## PROBLEM STATEMENT
In the records below, find every line with the word "labels" and copy it.

—————

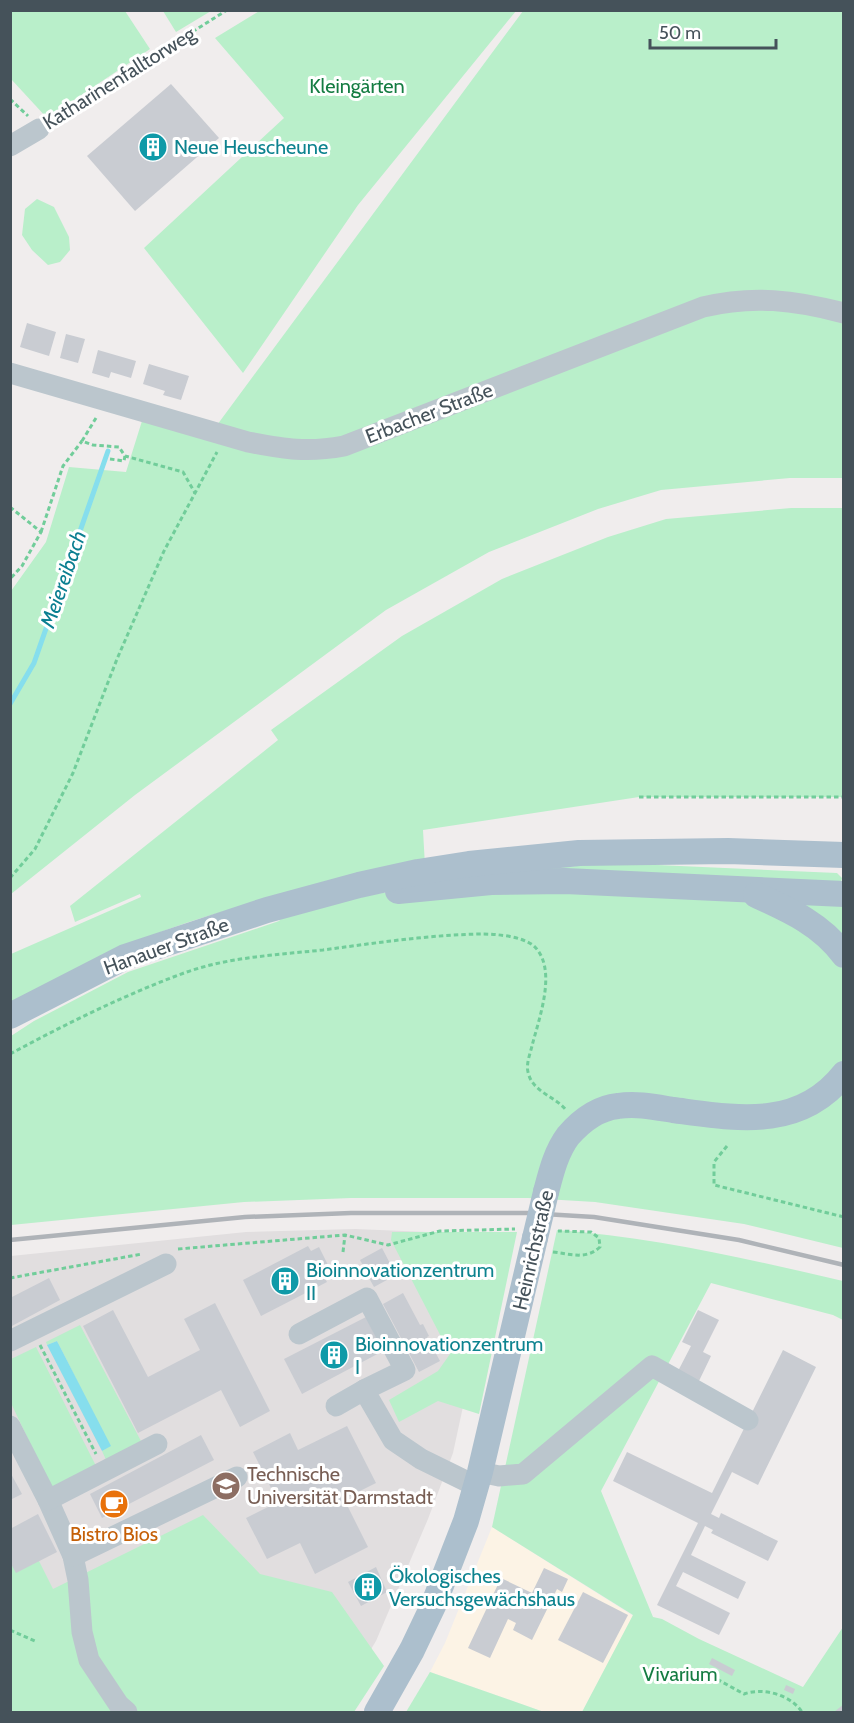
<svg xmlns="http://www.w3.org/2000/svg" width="854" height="1723" viewBox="0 0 854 1723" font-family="Cabin,sans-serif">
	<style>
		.commercial { fill: #fcf3e5 }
		.education { fill: #e1dedf }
		.green { fill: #b9efca }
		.water { fill: #86deed }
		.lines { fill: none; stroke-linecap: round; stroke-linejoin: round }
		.stream { stroke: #86deed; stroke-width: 5 }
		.building { fill: #c9ccd2 }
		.path { stroke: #71cd9a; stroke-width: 3; stroke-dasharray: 4.5 3; stroke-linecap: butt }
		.minor { stroke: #bbc6cd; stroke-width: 21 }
		.major { stroke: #acbfcd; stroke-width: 26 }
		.rail { stroke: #afb3b8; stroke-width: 4.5 }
		.major-bridge { stroke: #acbfcd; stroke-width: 26 }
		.labels { text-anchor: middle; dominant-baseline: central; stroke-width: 6; stroke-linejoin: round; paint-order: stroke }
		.street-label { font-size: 20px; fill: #45525a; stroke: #fff }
		.park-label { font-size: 20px; fill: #157c42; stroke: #fff }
		.culture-label { font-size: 20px; fill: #0d838f; stroke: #fff; text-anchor: start }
		.education-label { font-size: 20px; fill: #785e54; stroke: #fff; text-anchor: start }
		.food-label { font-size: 20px; fill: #c56008; stroke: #fff }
		.water-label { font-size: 21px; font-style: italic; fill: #0b7f91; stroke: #fff }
	</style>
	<rect width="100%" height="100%" fill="#f0eded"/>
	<polygon class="commercial" points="492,1527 633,1616 582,1712 544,1712 430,1672 445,1643"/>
	<polygon class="education" points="355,1229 500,1235 453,1453 428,1519 376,1641 333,1712 11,1609 11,1256 246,1232"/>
	<g class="green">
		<polygon points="261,10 516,11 358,205 243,373 144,248 284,118 215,38"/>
		<polygon points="10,11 125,11 150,49 47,118 11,79"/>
		<polygon points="163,11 211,11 176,32"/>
		<polygon points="523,11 843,11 843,478 790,478 661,490 598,509 489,552 386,610 135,795 11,894 11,591 46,542 69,467 126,472 142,421 206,440"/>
		<polygon points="37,199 54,207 69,237 70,250 60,262 48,265 32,250 22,235 25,209"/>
		<path d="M791 508H843V797H639L423 830 425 866C346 882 265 897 189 922 127 942 69 974 11 1004V954L141 897 140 894 75 922 70 906 278 740 271 730 402 636 502 579 608 537 666 519Z"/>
		<polygon points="613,863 837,873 842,878 841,882 415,879"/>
		<polygon points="565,881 756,903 795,921 839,961 843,971 843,1248 744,1224 595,1202 528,1198 351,1198 244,1202 11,1225 11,1036 34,1021 128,972 279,921 294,903 418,889"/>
		<polygon points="791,900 843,903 842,937"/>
		<path d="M557 1230C654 1237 749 1259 843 1281V1320L833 1315 711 1283 601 1491 653 1617 662 1619 699 1639 803 1687 843 1627V1712H582L633 1615 492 1527Z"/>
		<polygon points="392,1232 517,1232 479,1414 438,1401 399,1422 389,1400 438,1371 450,1354 391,1240"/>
		<polygon points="80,1325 142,1443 107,1462 102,1451 110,1446 57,1341 47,1345 46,1342"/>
		<polygon points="36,1347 96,1466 51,1488 11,1403 11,1359"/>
		<polygon points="203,1515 260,1574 332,1592 384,1666 354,1712 11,1712 10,1562 39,1561 53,1589"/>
		<polygon points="430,1672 544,1712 406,1712"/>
	</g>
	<polygon class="water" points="57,1341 111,1446 102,1451 47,1345"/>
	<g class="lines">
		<polyline class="stream" points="10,704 34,663 108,451"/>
	</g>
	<g class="building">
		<polygon points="171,84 219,138 135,211 87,156"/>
		<polygon points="27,323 56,332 49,356 20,347"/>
		<polygon points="66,334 85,339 78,363 60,358"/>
		<polygon points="98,350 136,361 131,378 111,372 109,378 92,373"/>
		<polygon points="149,364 189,376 181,400 163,395 165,391 143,384"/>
		<polygon points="308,1246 311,1251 319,1247 332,1273 324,1277 327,1282 261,1316 243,1280"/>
		<polygon points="382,1248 396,1275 374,1287 369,1278 372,1276 368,1268 365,1269 360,1260"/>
		<polygon points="49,1278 60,1300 10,1327 10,1298"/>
		<polygon points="403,1293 420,1325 423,1324 429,1336 427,1337 440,1361 419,1372 383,1304"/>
		<polygon points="215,1303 270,1411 240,1427 221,1390 138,1433 83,1326 113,1310 148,1377 200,1350 184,1319"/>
		<polygon points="698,1310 719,1320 703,1352 711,1356 698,1383 677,1373 691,1346 682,1342"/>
		<polygon points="366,1317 383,1351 302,1394 284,1359"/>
		<polygon points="783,1350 816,1367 758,1485 732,1472 711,1514 719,1518 721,1513 778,1541 768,1561 711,1533 713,1530 705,1526 691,1555 746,1582 738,1599 683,1572 676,1586 730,1613 719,1635 657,1605 698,1523 613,1481 627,1452 712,1493"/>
		<polygon points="347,1426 376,1483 344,1499 368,1547 315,1574 300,1543 267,1559 246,1518 278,1502 253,1452 290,1433 298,1450"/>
		<polygon points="201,1435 214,1460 102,1518 90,1494"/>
		<polygon points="10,1472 22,1494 10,1500"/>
		<polygon points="38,1514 57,1552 16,1573 10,1562 10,1529"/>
		<polygon points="376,1567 387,1592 361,1606 348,1582"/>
		<polygon points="544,1568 568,1579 562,1592 557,1589 532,1640 513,1630 516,1623 508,1619 490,1658 468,1648 501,1578 532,1593"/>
		<polygon points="583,1592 628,1615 603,1663 558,1640"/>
		<polygon points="712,1658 735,1670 732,1676 709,1664"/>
		<polygon points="786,1685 795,1689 793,1694 784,1690"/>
		<polygon points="844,1704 844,1712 834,1712"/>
	</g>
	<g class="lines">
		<g class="path">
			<polyline points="10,99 28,116"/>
			<polyline points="53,120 227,10"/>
			<polyline points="96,418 82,441 93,445 119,447 125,456 183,472 195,493"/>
			<polyline points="110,459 124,461 125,456"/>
			<polyline points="10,507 41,532 22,566 10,579"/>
			<polyline points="41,532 63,466 82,441"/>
			<polyline points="639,797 844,797"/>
			<polyline points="10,878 35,849 73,773 117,659 164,551 217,452"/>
			<path d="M10 1054C66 1024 124 995 184 973 228 957 276 955 323 950 375 943 428 935 481 934 496 934 522 936 534 946 558 969 539 1018 532 1046 530 1054 526 1064 528 1072 532 1092 555 1096 566 1110"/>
			<polyline points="727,1146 714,1162 714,1185 844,1217"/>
			<polyline points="178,1249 345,1235 388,1245 440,1231 515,1229"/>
			<polyline points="343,1252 345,1235"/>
			<path d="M553 1252C571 1254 586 1260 600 1247L599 1238 591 1232 558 1231"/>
			<polyline points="10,1278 142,1254"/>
			<polyline points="40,1345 96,1454"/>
			<polyline points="10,1630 37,1642"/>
			<path d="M704 1672 744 1694C763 1687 791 1695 802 1712"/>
		</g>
		<g class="minor">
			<polyline points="10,146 39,129"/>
			<path d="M10 373 248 442C285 449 307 453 344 446L703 307C753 295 794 300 844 313"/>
			<polyline points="299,1334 367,1298 405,1370 364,1390 393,1440 421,1459 476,1486"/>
			<polyline points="10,1341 166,1264"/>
			<polyline points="336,1406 364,1390"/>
			<polyline points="10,1426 48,1500 73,1556 78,1580 82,1632 89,1660 119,1705 127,1712"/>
			<polyline points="480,1472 499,1476 523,1474 652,1366 748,1420"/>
			<polyline points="48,1500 157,1444"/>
			<polyline points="73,1556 237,1477"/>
		</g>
		<g class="major">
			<polyline points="398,891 491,882 565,881 844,894"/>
			<path d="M756 895C789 910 821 924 844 955"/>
			<polyline points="10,1016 125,957 267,910 359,885 418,872 469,864 579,853 728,851 844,855"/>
			<path d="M546 1192C551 1173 556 1152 568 1136 581 1121 598 1108 618 1106 636 1103 655 1107 673 1110 735 1118 799 1131 844 1074"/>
			<polyline points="377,1712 412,1650 433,1606 466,1521 480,1472 535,1238"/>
		</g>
		<polyline class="rail" points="10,1240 245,1217 351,1213 527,1213 594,1217 739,1240 844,1265"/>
		<polyline class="major-bridge" points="535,1238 546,1192"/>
	</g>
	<defs>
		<g id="building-disc" transform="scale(1.5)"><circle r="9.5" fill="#0f9aa8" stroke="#fff"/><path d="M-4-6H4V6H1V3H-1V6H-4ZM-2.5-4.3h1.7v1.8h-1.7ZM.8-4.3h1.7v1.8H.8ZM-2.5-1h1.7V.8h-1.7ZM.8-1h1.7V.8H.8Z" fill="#fff"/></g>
		<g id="university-disc" transform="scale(1.5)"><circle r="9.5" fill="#8d6e63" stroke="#fff"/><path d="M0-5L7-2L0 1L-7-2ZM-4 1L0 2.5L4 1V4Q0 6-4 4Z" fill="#fff"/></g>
		<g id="cafe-disc" transform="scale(1.5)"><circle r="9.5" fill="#e8710a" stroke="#fff"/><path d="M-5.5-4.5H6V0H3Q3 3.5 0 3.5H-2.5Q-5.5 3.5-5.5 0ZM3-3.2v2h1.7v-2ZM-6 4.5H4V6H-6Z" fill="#fff"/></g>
	</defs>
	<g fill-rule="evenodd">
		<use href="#building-disc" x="153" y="147"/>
		<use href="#building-disc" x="285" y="1281"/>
		<use href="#building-disc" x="334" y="1355"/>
		<use href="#university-disc" x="226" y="1486"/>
		<use href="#cafe-disc" x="114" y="1504"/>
		<use href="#building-disc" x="368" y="1587"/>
	</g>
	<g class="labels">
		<g class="street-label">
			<text transform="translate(119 78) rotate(-32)">Katharinenfalltorweg</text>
			<text transform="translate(429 413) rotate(-21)">Erbacher Straße</text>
			<text transform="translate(166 946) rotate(-20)">Hanauer Straße</text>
			<text transform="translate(533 1250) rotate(-77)">Heinrichstraße</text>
		</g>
		<g class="park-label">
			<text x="357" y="86">Kleingärten</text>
			<text x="680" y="1674">Vivarium</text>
		</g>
		<g class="culture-label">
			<text x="174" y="147">Neue Heuscheune</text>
			<text x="306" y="1270">Bioinnovationzentrum<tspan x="306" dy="23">II</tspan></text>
			<text x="355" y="1344">Bioinnovationzentrum<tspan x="355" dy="23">I</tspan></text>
			<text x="389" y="1576">Ökologisches<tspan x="389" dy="23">Versuchsgewächshaus</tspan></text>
		</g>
		<g class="education-label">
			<text x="247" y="1474">Technische<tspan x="247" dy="23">Universität Darmstadt</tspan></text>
		</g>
		<g class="food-label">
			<text x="114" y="1534">Bistro Bios</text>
		</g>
		<g class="water-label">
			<text transform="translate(63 579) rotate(-71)">Meiereibach</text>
		</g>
	</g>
	<rect width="854" height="1723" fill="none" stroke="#45525a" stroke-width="24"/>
	<path d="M650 39v9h126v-9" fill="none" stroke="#45525a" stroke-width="3"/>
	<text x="659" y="39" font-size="18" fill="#45525a" stroke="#ffffff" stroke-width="4.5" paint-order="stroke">50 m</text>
</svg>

—————

## SOLUTION
		.labels { text-anchor: middle; dominant-baseline: central; stroke-width: 6; stroke-linejoin: round; paint-order: stroke }
	<g class="labels">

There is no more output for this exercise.